Asynchronous operations are implemented as two transactions, one which triggers the operation in response to a client request, and a second which completes the operation, in response to a request to the callback endpoint.
On the first request, we need to serialize the operation's state (in this case, the COSE claim that is being submitted) and propagate it to the second request one way or another. At present, we achieve this by writing the operation context into the KV, in the operations
table, but this has some downsides: it pollutes the ledger with unverified data (even if in a different table), and it requires us to make a historical query to get it back.
We can replace this mechanism by passing the context data to the DID fetch scripts, and have it give it back to us on the operation's callback.
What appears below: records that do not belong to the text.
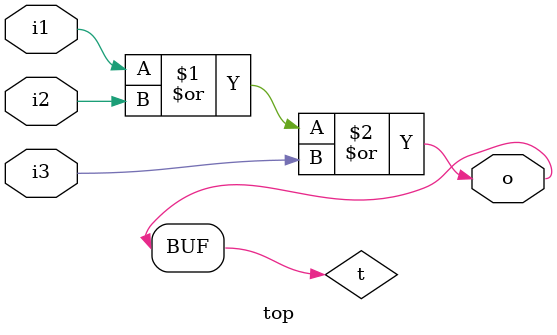
<source format=v>
module top ( i1 , i2 , i3 ,o );

input i1 , i2 , i3;

output o ;

wire t ;

or ( t, i1 , i2 , i3) ;


buf ( o , t );

endmodule

</source>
Passing context to the fetch script
We currently pass the requested URL and nonce to the fetch script on its command line argument. This is suitable for small values, but a 1MB (plus the base64 overhead) COSE claim would exceed the kernel's limit on command line lengths. The other option is to pass the context on the fetch script's standard input. This is not yet supported by CCF's host process interface, but CCF can be extended to support it.
Integrity checks
We would likely still need to check for integrity of the context, to make sure the external process has not tampered with it. The easiest way to do this would be taking a hash of the context and storing it in the KV. This would be much smaller than the context itself, and can therefore be kept in memory in the existing indexing strategy, allowing immediate access.
Another option for integrity would be to add an HMAC to the context, issued with a secret key that is only known to the ledger. Through this, the callback endpoint would not need to look up any state from the previous operation at all. While this is reasonably easy to do at a single node level, it might need help from CCF to manage secrets across the cluster.
WIth #136, we now have the option of passing data onto the fetch script's standard input, which allows us to implement this.
Also we've decided using an HMAC to check the context's integrity would be over engineered, and therefore will stick to storing a hash in the KV and keeping it in memory using an indexing strategy.